Rohan also came at around five in the evening after spending one hour more in the shop. Baba literally made us go out and told Rohan to show me around and enjoy a lot. Then I spent the evening with him. Rohan is what we call a cool yet understanding person. He is just like his father, mature yet cheerful and his efforts were seen when he was trying to make me comfortable with him with his talks. He showed me around the neighborhood. There was chaos but yet so calming surroundings which are not found in metro cities. Here life is not moving, it is lived, it is slow but each moment is felt. I was literally falling in love with Meera's hometown.
It was nine when we came back to shop. We helped baba in closing and then I touched baba's feet and gave Rohan a hug as it was time for me to go. Baba was insisting me to stay with them but after a lot of persistence he agreed saying the next time I will come, I have to stay there only to which I nodded. Rohan warned me to never make her sister cry because then it will not be good for me. Baba scolded him for saying this but then he also agreed with him and so Rohan stood adamant to what he said. I was enjoying this little fight between them but then I assured Rohan that I will never do such a thing and after hugging them both and walking till home with them, I went away.
After two days from then, I went back to Mumbai as my stay was completed. The reason I came here was fulfilled, though not exactly but it showed me the Meera I didn't know existed.

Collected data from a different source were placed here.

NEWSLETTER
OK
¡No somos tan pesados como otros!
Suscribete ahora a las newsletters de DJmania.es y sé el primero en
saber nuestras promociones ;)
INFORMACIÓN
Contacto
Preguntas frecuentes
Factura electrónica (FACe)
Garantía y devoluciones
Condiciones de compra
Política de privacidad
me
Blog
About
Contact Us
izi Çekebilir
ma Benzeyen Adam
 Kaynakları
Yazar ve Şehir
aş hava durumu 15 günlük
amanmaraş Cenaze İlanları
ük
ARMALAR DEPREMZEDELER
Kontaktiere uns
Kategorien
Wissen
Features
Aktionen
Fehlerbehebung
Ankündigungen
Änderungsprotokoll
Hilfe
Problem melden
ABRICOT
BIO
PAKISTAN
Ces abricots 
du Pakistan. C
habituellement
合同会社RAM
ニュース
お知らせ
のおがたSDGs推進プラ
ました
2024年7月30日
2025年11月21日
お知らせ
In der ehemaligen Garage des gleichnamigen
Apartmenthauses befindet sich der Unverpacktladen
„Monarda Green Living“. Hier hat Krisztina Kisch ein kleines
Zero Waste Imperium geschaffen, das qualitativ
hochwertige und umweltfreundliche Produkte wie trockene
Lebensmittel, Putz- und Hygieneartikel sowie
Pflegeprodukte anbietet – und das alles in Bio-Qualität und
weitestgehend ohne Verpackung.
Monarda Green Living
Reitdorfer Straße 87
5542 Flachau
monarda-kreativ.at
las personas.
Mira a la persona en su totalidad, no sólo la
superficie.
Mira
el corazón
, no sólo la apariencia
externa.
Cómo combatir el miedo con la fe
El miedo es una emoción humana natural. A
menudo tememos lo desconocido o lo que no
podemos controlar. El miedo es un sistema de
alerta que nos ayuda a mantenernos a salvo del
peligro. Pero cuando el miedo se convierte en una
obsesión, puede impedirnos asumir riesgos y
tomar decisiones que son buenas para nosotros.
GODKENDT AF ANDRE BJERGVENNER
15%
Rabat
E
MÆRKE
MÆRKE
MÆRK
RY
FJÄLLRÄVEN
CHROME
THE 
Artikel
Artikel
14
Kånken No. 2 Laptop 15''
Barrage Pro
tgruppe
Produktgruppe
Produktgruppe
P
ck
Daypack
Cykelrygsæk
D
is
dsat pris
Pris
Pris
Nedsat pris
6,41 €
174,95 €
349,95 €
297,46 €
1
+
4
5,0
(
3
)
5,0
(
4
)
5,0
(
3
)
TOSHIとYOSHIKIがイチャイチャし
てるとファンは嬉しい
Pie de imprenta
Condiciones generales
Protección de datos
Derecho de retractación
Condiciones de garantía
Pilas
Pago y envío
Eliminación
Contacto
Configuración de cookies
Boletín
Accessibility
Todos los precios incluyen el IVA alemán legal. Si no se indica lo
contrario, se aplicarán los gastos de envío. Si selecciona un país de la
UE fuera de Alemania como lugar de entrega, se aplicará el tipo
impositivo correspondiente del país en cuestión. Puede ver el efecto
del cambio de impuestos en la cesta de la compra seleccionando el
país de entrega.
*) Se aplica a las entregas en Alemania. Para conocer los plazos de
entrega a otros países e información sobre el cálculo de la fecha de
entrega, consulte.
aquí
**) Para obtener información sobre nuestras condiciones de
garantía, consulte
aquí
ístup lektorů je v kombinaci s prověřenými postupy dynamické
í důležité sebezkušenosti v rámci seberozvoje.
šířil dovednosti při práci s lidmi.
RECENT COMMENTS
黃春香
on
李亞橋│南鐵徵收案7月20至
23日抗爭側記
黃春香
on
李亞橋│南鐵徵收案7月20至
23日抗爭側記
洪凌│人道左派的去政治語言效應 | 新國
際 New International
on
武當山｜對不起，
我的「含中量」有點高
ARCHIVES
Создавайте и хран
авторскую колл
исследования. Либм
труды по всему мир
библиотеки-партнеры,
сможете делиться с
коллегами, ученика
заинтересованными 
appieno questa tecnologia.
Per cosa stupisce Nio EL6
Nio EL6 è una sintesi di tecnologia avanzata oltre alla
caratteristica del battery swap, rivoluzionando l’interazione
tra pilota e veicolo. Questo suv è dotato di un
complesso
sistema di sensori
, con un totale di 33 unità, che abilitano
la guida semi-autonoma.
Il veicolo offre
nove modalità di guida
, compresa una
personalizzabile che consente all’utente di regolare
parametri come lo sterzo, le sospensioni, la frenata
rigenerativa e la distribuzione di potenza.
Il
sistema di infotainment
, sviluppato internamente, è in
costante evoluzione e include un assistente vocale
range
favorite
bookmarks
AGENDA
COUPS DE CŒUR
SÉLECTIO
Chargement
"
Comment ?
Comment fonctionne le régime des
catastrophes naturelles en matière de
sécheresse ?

Somebody shook my shoulder, which brought me back to reality. I am on the train to drop Meera, but she doesn't know that I am here. I looked beside me to realize who it was, the T.C. I asked him if there is a ticket available and thankfully there was. I had to lie so much to get this one ticket but I got it which relieved me. The seat is perfect for me to see Meera but she will not be able to see me. It was at the side where there are two seats, I got the above one. Meera is in the compartment next to me on the side where there are six seats.
The day went into staring at her knowing she is safe and sound in front of my eyes and her looking out of the window, or reading her current book. The night went into catching some sleep, hoping what the day next awaits.